Supplied passage:
··········
GReD is a Politecnico di Milano spin-off SME that studies, designs and develops innovative and highly customized solutions based on geomatic technologies
OUR MISSION
GReD primary objective is to take to the market, with passion and competence, our R&D experience cultivated at Politecnico di Milano in the following application areas:
Structure displacement monitoring
Ground displacement monitoring
Gravity field modelling and inversion
Atmospheric sensing
OUR STORY
“GReD is a spin-off of Politecnico di Milano, born in the framework of the PhD course on Geodesy and Geomatics (later Geomatics and Infrastructures), as an agreement between myself and four of the Doctors that got their degree between 2009 and 2011. The idea was that there was too much competence built in several branches in Geodesy and Geomatics, to let it be dispersed in the general market. The previous experience with some leading companies in the area, like ESRI Italia, convinced us and the partners that, with a wise management of competence and a serious engagement in transforming ideas into products of industrial value, we could afford the gamble of founding a company having a significant probability of success. Furthermore, matters like the analysis and interpretation of the gravity field, the analysis of GNSS data to monitor the environment (including atmospheric sounding) and structures/infrastructures not only required a high level of competence on the existing techniques but also a capability of developing and implementing new ideas at the frontline of research and maybe a little beyond.”
“GReD: an enterprise for geomatics data analytics and services, that is never comfortable with standard solutions only“
Fernando Sansò, GReD President
THE TEAM
Fernando Sansò is professor Emeritus of Politecnico di Milano, full member of the Accademia dei Lincei. His fields of research encompass gravity field modeling and inversion, boundary value problems, statistics, generalised random fields and GNSS theory.
FERNANDO SANSO'
Fernando Sansò is a full professor at Politecnico di Milano, Department of Civil and Environmental Engineering (DICA).
He received his degree with honours in Physics from the University of Milan in 1967.
··········
Dataset extract:
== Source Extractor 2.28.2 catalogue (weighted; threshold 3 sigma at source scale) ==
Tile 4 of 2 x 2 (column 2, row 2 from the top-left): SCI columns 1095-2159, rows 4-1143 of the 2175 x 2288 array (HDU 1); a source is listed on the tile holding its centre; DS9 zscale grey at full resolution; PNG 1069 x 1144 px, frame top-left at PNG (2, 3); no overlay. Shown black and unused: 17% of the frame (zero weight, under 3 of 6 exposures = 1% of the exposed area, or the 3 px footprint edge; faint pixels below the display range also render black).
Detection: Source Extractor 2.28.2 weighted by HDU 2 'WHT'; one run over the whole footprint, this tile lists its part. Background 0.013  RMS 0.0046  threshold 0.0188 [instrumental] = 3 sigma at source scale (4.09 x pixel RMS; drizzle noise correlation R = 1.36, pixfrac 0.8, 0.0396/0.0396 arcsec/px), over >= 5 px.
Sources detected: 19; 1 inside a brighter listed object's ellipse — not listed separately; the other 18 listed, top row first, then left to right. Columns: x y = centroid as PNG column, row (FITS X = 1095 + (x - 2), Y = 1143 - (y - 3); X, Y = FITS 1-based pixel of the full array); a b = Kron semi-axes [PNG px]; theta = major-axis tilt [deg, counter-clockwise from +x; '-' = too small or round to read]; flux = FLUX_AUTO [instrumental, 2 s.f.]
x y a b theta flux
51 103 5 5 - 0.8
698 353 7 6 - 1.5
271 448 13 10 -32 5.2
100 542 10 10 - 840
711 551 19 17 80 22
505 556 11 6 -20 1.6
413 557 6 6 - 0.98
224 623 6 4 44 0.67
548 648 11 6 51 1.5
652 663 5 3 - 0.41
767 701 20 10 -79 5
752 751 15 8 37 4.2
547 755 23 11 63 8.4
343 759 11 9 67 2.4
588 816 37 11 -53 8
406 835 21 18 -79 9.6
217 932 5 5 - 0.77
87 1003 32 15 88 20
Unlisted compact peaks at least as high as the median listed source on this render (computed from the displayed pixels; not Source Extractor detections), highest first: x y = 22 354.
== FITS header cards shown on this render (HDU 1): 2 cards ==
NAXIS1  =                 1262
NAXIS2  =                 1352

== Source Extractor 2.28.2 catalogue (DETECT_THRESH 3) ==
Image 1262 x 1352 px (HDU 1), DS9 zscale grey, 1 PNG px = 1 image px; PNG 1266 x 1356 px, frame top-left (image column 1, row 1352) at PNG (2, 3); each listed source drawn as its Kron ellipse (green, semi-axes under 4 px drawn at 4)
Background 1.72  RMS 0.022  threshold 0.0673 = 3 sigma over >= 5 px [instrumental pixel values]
··········
Given request 1: In the GReD company profile, what year did Fernando Sansò receive his Physics degree from the University of Milan?
Given request 2: Write the next part of the GReD company profile, picking up after its last sentence.
The rows come from a separate source.

Task response 1: 1967

Task response 2:
In 1969 he was assistant at the Institute of Topography of the Politecnico di Milano and then teacher of Surveying at the Faculty of Engineering of the Politecnico di Milano from 1976 to 1981. He was member of the Scientific Committee of the Italian Society of Surveying and Photogrammetry and director of the Institute of Surveying, Photogrammetry and Geophysics of the Politecnico di Milano from 1982 to 1992. In 1989 he became member of the National Geophysical Council; in 1990 he was chair of the international project GEOMED, for the determination of the geoid in the Mediterranean Sea. In 1992 he established the International Geoid Service and became its President. In 1995 he was elected 1st Vice-President of the International Association of Geodesy and became Deputy Dean of the Faculty of Engineering of the Politecnico di Milano, in Como. In 2000 he became Editor of the Geophysical Journal International. He was organizer of a series of International Schools of Theoretical Geodesy, of International Schools for the geoid and of a series of International Symposia (Hotine-Marussi) on Theoretical Geodesy.
He has been President for about 10 years of the course of study in Civil and Environmental Engineering, and of the new International Master of Science in Environmental and Geomatic Engineering of the Politecnico di Milano at the Como Campus. He is Chairman of the Ph.D. in Environmental and Infrastructure Engineering of the Politecnico di Milano, full professor of Geodesy and President of the International Geoid Service.
He received the Bomford Prize for Geodesy in 1979, the Feltrinelli Award for Astronomy, Geodesy, Geophysics and Applications in 1986, a Doctor Scientiarum h.c. degree in Geodetic Science at the University of Copenhagen in 2002, a Doctor Scientiarum h.c. degree in Geodesy at the University of Thessaloniki in 2008 and a Doctor Scientiarum h.c. in Geodesy at the University of Stuttgart in 2009. He is corresponding member of the Accademia dei Lincei from 1986, he was President of the International Association of Geodesy from 1999 to 2003, now Honorary IAG President, he is also fellow of the Royal Astronomical Society (UK) from 2004 and from 2007 is full Member of the Accademia dei Lincei. Nominated by CNR as Italian delegate to the IAG (International Association of Geodesy) in 2011. In the year 2016 he is awarded the title of “Professor Emeritus” of Politecnico di Milano.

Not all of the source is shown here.